*Data provided:*
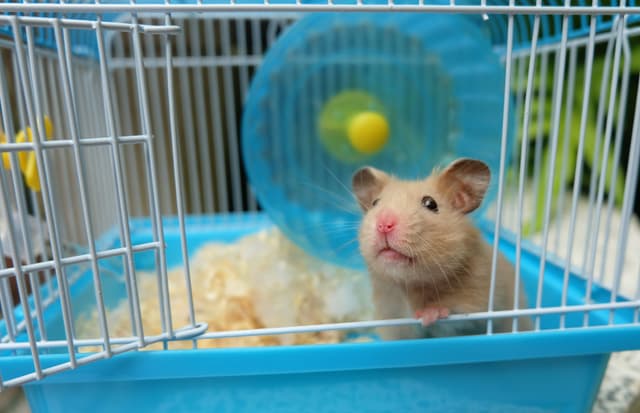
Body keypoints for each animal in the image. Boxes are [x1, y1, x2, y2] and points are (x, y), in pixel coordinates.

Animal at [350, 157, 528, 338]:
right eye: (375, 203)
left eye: (430, 203)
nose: (384, 224)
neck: (409, 287)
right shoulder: (393, 321)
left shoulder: (478, 307)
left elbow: (454, 316)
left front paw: (428, 315)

*Instructions for the task:*
Your answer must be the lines from the one containing "neck: (409, 287)" to the last line of the entries, repeated exactly and with nothing else.

*Result of the exercise:*
neck: (409, 287)
right shoulder: (393, 321)
left shoulder: (478, 307)
left elbow: (454, 316)
left front paw: (428, 315)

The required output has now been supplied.